Exercise tasks:
**1)** How many files does the commit adding an Autodetect item to the Text Encoding menu change?
**2)** Continue the Text Encoding menu commit page from its last line.

Text excerpt:
╭──
Bug 1648464 - Add an Autodetect item to the Text Encoding menu. r=emk,chutten,Gijs

Take a step towards replacing the encoding menu with a single menu item that
triggers the autodetection manually. However, don't remove anything for now.

* Add an autodetect item.
* Add telemetry for autodetect used in session.
* Add telemetry for non-autodetect used in session.
* Restore and revise telemetry for how the encoding that is being overridden
  was discovered.

Differential Revision: https://phabricator.services.mozilla.com/D81132
This commit is contained in:
Henri Sivonen
2021-01-14 07:06:53 +00:00
parent 8f03ff4322
commit dc81bb2634
14 changed files with 372 additions and 117 deletions

View File

@@ -272,6 +272,11 @@ static int32_t gNumberOfDocumentsLoading = 0;
// Global count of docshells with the private attribute set
static uint32_t gNumberOfPrivateDocShells = 0;
static mozilla::LazyLogModule gCharsetMenuLog("CharsetMenu");
#define LOGCHARSETMENU(args) \
MOZ_LOG(gCharsetMenuLog, mozilla::LogLevel::Debug, args)
#ifdef DEBUG
unsigned long nsDocShell::gNumberOfDocShells = 0;
static uint64_t gDocshellIDCounter = 0;
@@ -413,7 +418,8 @@ nsDocShell::nsDocShell(BrowsingContext* aBrowsingContext,
mTitleValidForCurrentURI(false),
mWillChangeProcess(false),
mIsNavigating(false),
mSuspendMediaWhenInactive(false) {
mSuspendMediaWhenInactive(false),
mForcedAutodetection(false) {
// If no outer window ID was provided, generate a new one.
╰──
Extracted data:
╭──
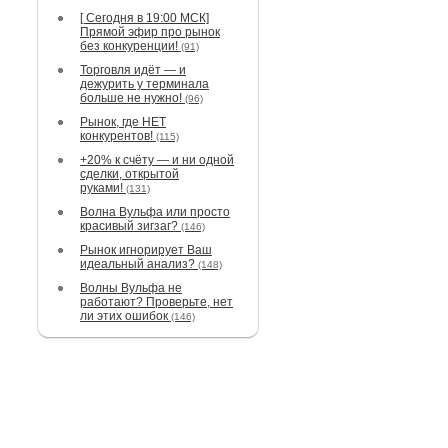
[ Сегодня в 19:00 МСК]
Прямой эфир про рынок
без конкуренции!
(91)
Торговля идёт — и
дежурить у терминала
больше не нужно!
(96)
Рынок, где НЕТ
конкурентов!
(115)
+20% к счёту — и ни одной
сделки, открытой
руками!
(131)
Волна Вульфа или просто
красивый зигзаг?
(146)
Рынок игнорирует Ваш
идеальный анализ?
(148)
Волны Вульфа не
работают? Проверьте, нет
ли этих ошибок
(146)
╰──
Numbered responses:
**1)** 14 files.

**2)**
if (aContentWindowID == 0) {
mContentWindowID = nsContentUtils::GenerateWindowId();
@@ -1458,61 +1464,104 @@ nsDocShell::GatherCharsetMenuTelemetry() {
return NS_OK;
}
Telemetry::ScalarSet(Telemetry::ScalarID::ENCODING_OVERRIDE_USED, true);
if (mForcedAutodetection) {
LOGCHARSETMENU(("ENCODING_OVERRIDE_USED_AUTOMATIC"));
Telemetry::ScalarSet(Telemetry::ScalarID::ENCODING_OVERRIDE_USED_AUTOMATIC,
true);
} else {
LOGCHARSETMENU(("ENCODING_OVERRIDE_USED_MANUAL"));
Telemetry::ScalarSet(Telemetry::ScalarID::ENCODING_OVERRIDE_USED_MANUAL,
true);
}
nsIURI* url = doc->GetOriginalURI();
bool isFileURL = url && SchemeIsFile(url);
int32_t charsetSource = doc->GetDocumentCharacterSetSource();
auto encoding = doc->GetDocumentCharacterSet();
switch (charsetSource) {
case kCharsetFromTopLevelDomain:
// Unlabeled doc on a domain that we map to a fallback encoding
case kCharsetFromInitialUserForcedAutoDetection:
case kCharsetFromFinalUserForcedAutoDetection:
LOGCHARSETMENU(("AutoOverridden"));
Telemetry::AccumulateCategorical(
Telemetry::LABELS_ENCODING_OVERRIDE_SITUATION::RemoteTld);
Telemetry::LABELS_ENCODING_OVERRIDE_SITUATION_2::AutoOverridden);
break;
case kCharsetFromFallback:
case kCharsetFromDocTypeDefault:
case kCharsetFromParentFrame:
// Changing charset on an unlabeled doc.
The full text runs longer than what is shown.